In summary, this meme strikes a chord because it humorously compresses decades of TechHistory and hype into a few angry questions. It reminds seasoned devs of every grand promise that fizzled out, and every “next big thing” that solved less than expected. Yet, through Hobbes’ wise comment, it also humbly acknowledges a core truth: perhaps we should master not crashing the systems we have before lusting after space-age miracles. It’s a gentle roast of our industry’s tendency to chase shiny objects, delivered with the wit and charm of a snowfield conversation between a boy and his imaginary tiger. We laugh, we nod, and maybe we check the sky one more time for that flying car… just in case.

Description

Four-panel black-and-white Calvin and Hobbes comic set in a snowy field. Panel 1 shows Hobbes walking while Calvin, bundled in a winter hat and coat, scowls; Hobbes says, “A NEW DECADE IS COMING UP.” and Calvin answers, “YEAH, BIG DEAL! HMPH.” Panel 2 zooms on an irate Calvin shouting: “WHERE ARE THE FLYING CARS? WHERE ARE THE MOON COLONIES? WHERE ARE THE PERSONAL ROBOTS AND THE ZERO GRAVITY BOOTS, HUH? YOU CALL THIS A NEW DECADE?! YOU CALL THIS THE FUTURE?? HA!” Panel 3 has Calvin shaking his fists beside a bemused Hobbes, yelling, “WHERE ARE THE ROCKET PACKS? WHERE ARE THE DISINTEGRATION RAYS? WHERE ARE THE FLOATING CITIES?” Panel 4 shows Hobbes replying, “FRANKLY, I’M NOT SURE PEOPLE HAVE THE BRAINS TO MANAGE THE TECHNOLOGY THEY’VE GOT.” while Calvin storms off screaming, “I MEAN - LOOK AT THIS! WE STILL HAVE WEATHER?! GIVE ME A BREAK!” The strip humorously captures perennial disappointment with promised sci-fi breakthroughs, mirroring modern developer skepticism toward hype cycles and unmet tech forecasts

Comments

8
Anonymous ★ Top Pick Execs: “This decade we’ll ship quantum, self-healing, blockchain-driven microservices on Mars!” Me: “Awesome - let’s just get the cron job to survive the next leap second first.
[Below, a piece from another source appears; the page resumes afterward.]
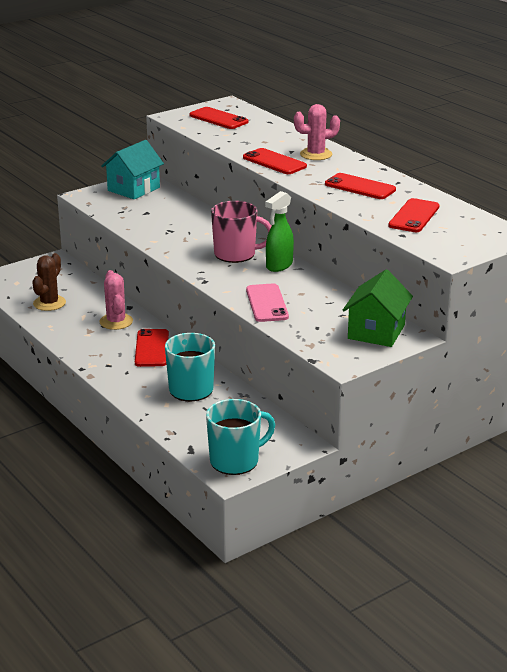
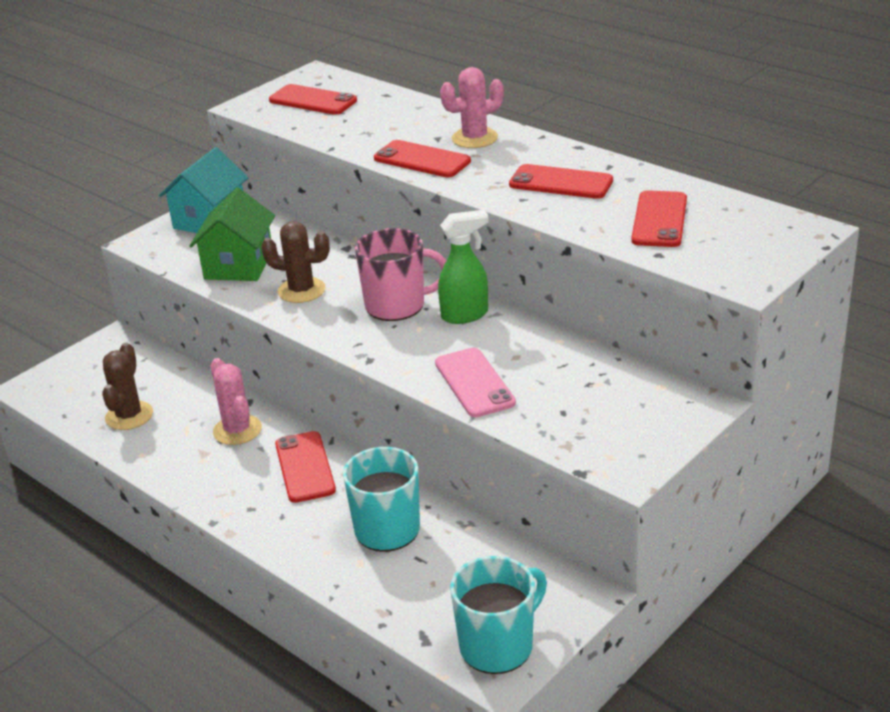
camera: 10 degrees left, 5 degrees up
green spray bottle [265,191,294,272] -> green spray bottle turned 135 degrees counterclockwise [438,210,489,324]
green house [343,269,413,347] -> green house moved to [189,188,275,281]
none -> brown cactus [261,221,330,303]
We still have timezones, folks.”
  1. Anonymous ★ Top Pick

    Execs: “This decade we’ll ship quantum, self-healing, blockchain-driven microservices on Mars!” Me: “Awesome - let’s just get the cron job to survive the next leap second first. We still have timezones, folks.”

  2. Anonymous

    Just like Calvin waiting for flying cars, we're still waiting for that mythical 'year of Linux on the desktop' while simultaneously training AI models that hallucinate entire floating cities - turns out Hobbes was right about our ability to manage the tech we've already got

  3. Anonymous

    Every sprint planning meeting where the PM promises 'revolutionary AI features' and 'seamless integration' feels like Calvin waiting for his flying car - meanwhile, we're still debugging why the weather API returns null on Tuesdays. Hobbes had it right: maybe we should focus on managing the technology we've already shipped before promising the moon (colonies)

  4. Anonymous

    Zero-gravity boots? Try zero-downtime deploys - eternal myths senior SREs chase while prod burns

  5. Anonymous

    Everyone wants flying cars, but our stack can't even make weather deterministic - if cache invalidation and time zones still beat us, maybe hold off on zero-gravity boots

  6. Anonymous

    We asked for flying cars and moon colonies; we got multi‑cloud - and the forecast in prod is still “partly cloudy with a chance of cache invalidation.”

  7. @Araalith 3y

    Actually there are flying cars, personal robots and rocket packs.